Provided data:
========

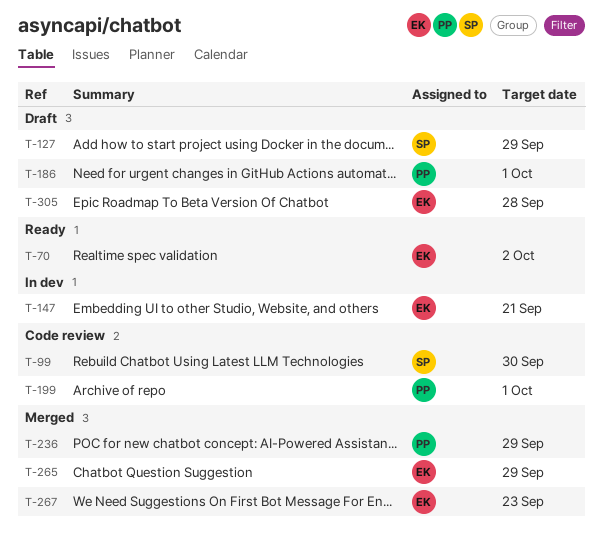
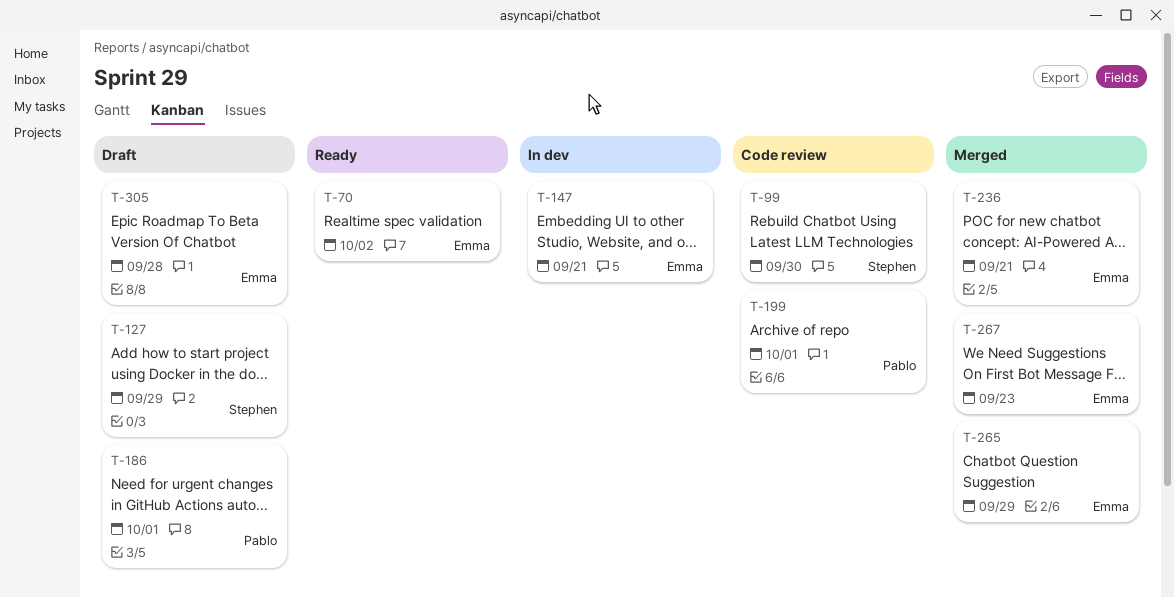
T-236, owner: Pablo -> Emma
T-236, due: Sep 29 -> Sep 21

========

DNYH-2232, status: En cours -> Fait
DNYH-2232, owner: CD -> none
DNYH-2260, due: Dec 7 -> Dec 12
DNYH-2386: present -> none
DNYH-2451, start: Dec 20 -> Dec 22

========

Your objective:
An exact copy of the lines above, from the one containing "DNYH-2260, due: Dec 7 -> Dec 12" down to the one containing "DNYH-2451, start: Dec 20 -> Dec 22" and including both, is the whole answer; retype it and nothing else.

Answer to this exercise:
DNYH-2260, due: Dec 7 -> Dec 12
DNYH-2386: present -> none
DNYH-2451, start: Dec 20 -> Dec 22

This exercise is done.